* Text provided
╔══
9 Jul 2014
Books For Prisoners: Campaigners bear silent witness during justice select committee hearing
Supporters of the Howard League for Penal Reform’s Books For Prisoners campaign today (Wednesday 9 July) held up books and bore silent witness while Justice Secretary Chris Grayling faced questions from the justice select committee.
Campaigners displayed copies of Fyodor Dostoyevsky’s Crime And Punishment while sitting in the public gallery.
It was the latest in a series of events organised to promote the Books For Prisoners campaign, which is calling on ministers to overturn restrictions on sending books and other essentials to prisoners.
Frances Crook, Chief Executive of the Howard League for Penal Reform, said: “This dignified show of support for our campaign highlights the distress that has been caused by the draconian Incentives and Earned Privileges scheme in prisons. It is a policy that requires urgent review. As families and friends are now forbidden from sending basic items into prison, prisoners are lying in overcrowded cells, wearing dirty clothes, with nothing to do and possibly not even a book to read. When leading authors asked for an opportunity to raise their concerns over this issue, the Justice Secretary refused to meet with them. It is regrettable that it takes a concerted display of Dostoyevsky novels to get his attention at a time when there is growing unrest in prison and an alarming rise in suicides behind bars.”
╚══
* Problem set
A: Reproduce the Books For Prisoners article from "It was the latest" up to and including "essentials to prisoners.".
B: In the Books For Prisoners article, which novel did campaigners display in the public gallery?
C: List every person named in the Books For Prisoners article.

* Data supplied
╔══
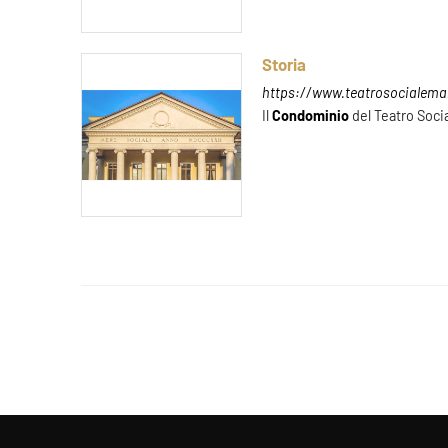
Storia
https://www.teatrosocialeman
Il
Condominio
del Teatro Social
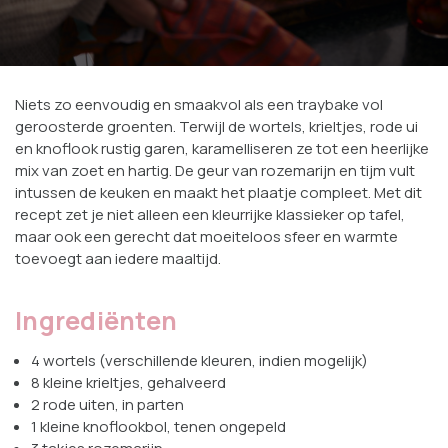
Niets zo eenvoudig en smaakvol als een traybake vol
geroosterde groenten. Terwijl de wortels, krieltjes, rode ui
en knoflook rustig garen, karamelliseren ze tot een heerlijke
mix van zoet en hartig. De geur van rozemarijn en tijm vult
intussen de keuken en maakt het plaatje compleet. Met dit
recept zet je niet alleen een kleurrijke klassieker op tafel,
maar ook een gerecht dat moeiteloos sfeer en warmte
toevoegt aan iedere maaltijd.
Ingrediënten
4 wortels (verschillende kleuren, indien mogelijk)
8 kleine krieltjes, gehalveerd
2 rode uiten, in parten
1 kleine knoflookbol, tenen ongepeld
╚══
* Task results
A:
It was the latest in a series of events organised to promote the Books For Prisoners campaign, which is calling on ministers to overturn restrictions on sending books and other essentials to prisoners.

B: Fyodor Dostoyevsky's Crime And Punishment.

C:
Chris Grayling
Fyodor Dostoyevsky
Frances Crook